Dr Binns and his colleagues, including Dr Jackie Cardwell from the Royal Veterinary College in London, UK who did the statistics, Drs Bailey and Lear from the Gluck Equine Research Centre in Lexington Kentucky, US and Drs Lambert and Boehler, colleagues at Equine Analysis in Lexington, Kentucky, US where Dr Binns now works, analysed the genetic profiles of 467 racehorses born between 1961 and 2006.
They analysed 50,000 separate markers, known as SNPs, on the genome of each horse, and then compared them to each other.
“DNA markers measure what was actually inherited rather than assuming an average as would be obtained by pedigree. For example, two full brothers on average share 50% of their DNA, but the real figure could theoretically range from 0-100%, depending on whether they inherited the same or the different chromosome from each parent.”
The study showed that there had been a small but significant (i.e. real) increase in inbreeding over the past 40 years, and that most of the increase was from the mid 1990s to present.
“Which is the time period during which many things have changed in the breeding of Thoroughbred horses,” says Dr Binns. “In the 1960s it was usual for each stallion to cover 40-50 mares per season, in the mid-1990s this number jumped to 150+.”

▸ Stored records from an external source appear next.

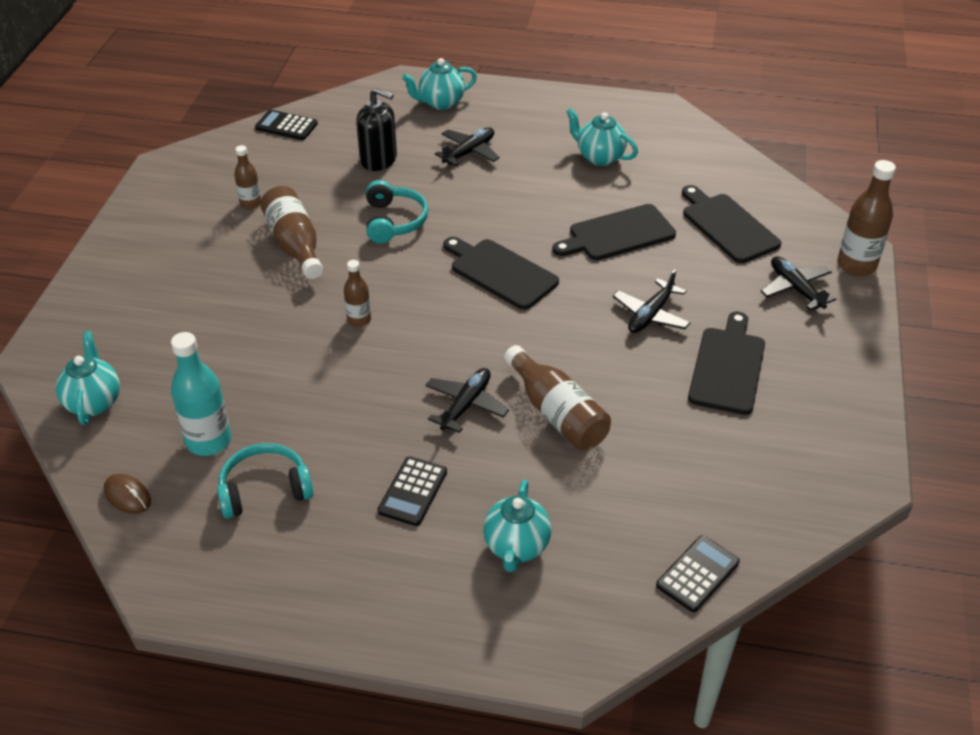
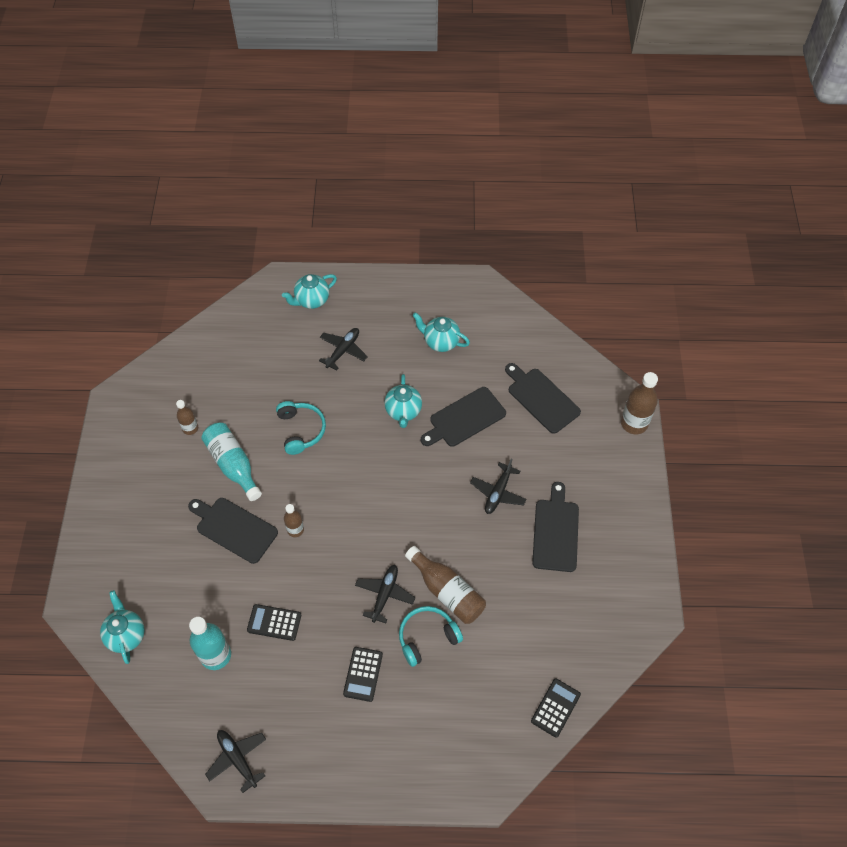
camera: 10 degrees left, 15 degrees up
brown mouse [104,474,151,514] -> none
turquoise headphones [217,443,314,519] -> turquoise headphones moved to [399,606,463,667]
black calculator [255,110,318,140] -> black calculator moved to [247,604,301,641]
brown bottle [260,186,323,279] -> turquoise bottle [201,423,262,501]
black soap dispenser [356,87,397,171] -> none
black cutting board [443,237,559,310] -> black cutting board moved to [188,498,278,564]
turquoise teapot [483,480,551,572] -> turquoise teapot moved to [384,374,422,428]
black plane [760,256,836,310] -> black plane moved to [205,730,266,793]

Nowadays, high quality stallions are also “shuttled” around the world to cover mares, for example, being sent to the southern hemisphere to breed with mares during the quiet season for breeding in the northern hemisphere.
This in part is to meet the modern demand for producing yearlings that sell for high prices at auction rather than the previous breeding goal of producing superior racehorses.

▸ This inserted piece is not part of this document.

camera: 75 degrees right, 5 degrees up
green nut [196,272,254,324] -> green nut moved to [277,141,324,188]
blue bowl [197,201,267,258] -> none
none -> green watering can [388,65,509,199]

Overall that means fewer stallions are siring a greater proportion of offspring.
The current trend toward greater inbreeding is “worrisome”, say the scientists in the journal Animal Genetics, which has published their research.

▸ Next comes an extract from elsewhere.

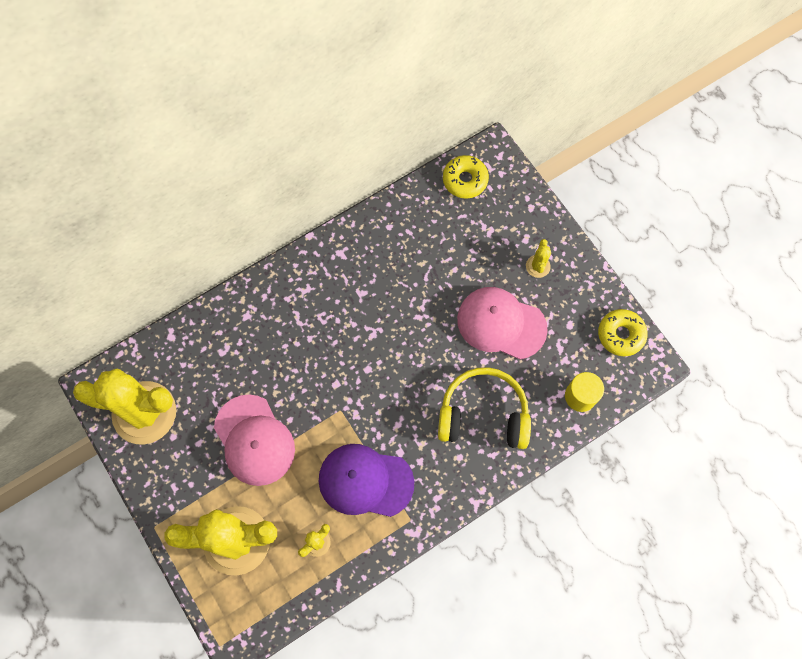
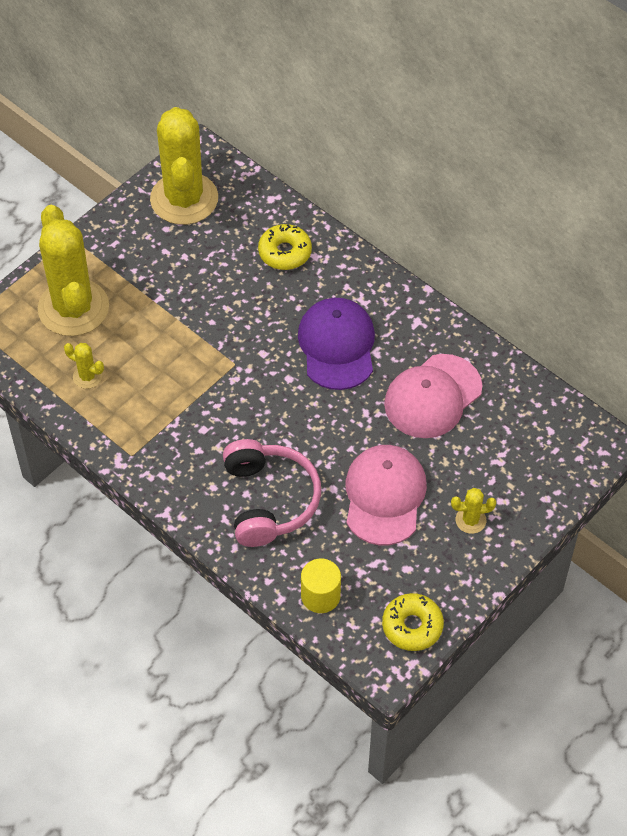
camera: 75 degrees right, 15 degrees down
pink cap [214,394,295,486] -> pink cap moved to [384,354,482,438]
purple cap [319,444,414,517] -> purple cap moved to [298,298,375,390]
yellow headphones [438,367,531,449] -> pink headphones [223,439,321,547]
yellow donut [443,155,489,199] -> yellow donut moved to [258,224,312,270]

Dr Binns says he doesn’t believe the inbreeding is, at the moment, greatly contributing to the number of fractures sustained by racehorses, and there is no evidence it directly led to the fractures of Eight Belles, Barbaro or Rewilding.
But he suspects it is contributing to the failure rate of pregnancy among breeding Thoroughbreds. So called “reproductive depression” is one of the first signs of inbreeding problems seen in populations of animals.
Scientists working with rare and endangered species face similar issues. In zoos and captive breeding programmes, researchers try to maximise “outbreeding” of their rare animals. That is to reduce the inevitable loss of genetic variation that occurs within a population due to a phenomenon called “genetic drift”.
They even set themselves a benchmark of maintaining 90% variation over 100 years within a population of animals.
As yet it isn’t possible to say whether Thoroughbreds are being bred to destruction.
It isn’t possible to link injuries to horses to inbreeding, or to conclusively say that inbreeding is damaging the fertility or fecundity of these horses.
But the trend isn’t good.
And no-one wants to be watching the Derby, Kentucky Derby or Prix de l'Arc de Triomphe in 2018 and to see another horse fall, broken under its own weight and heritage.
To avoid such problems in Thoroughbreds, and to maintain the genetic health of these most athletic of animals, Dr Binns suggests that the Thoroughbred industry should periodically, every 5-10 years, re-check to see what the levels of inbreeding are.
That way, he says, it can “make sure that dangerous levels of genetic variation are not lost from this fantastic breed.”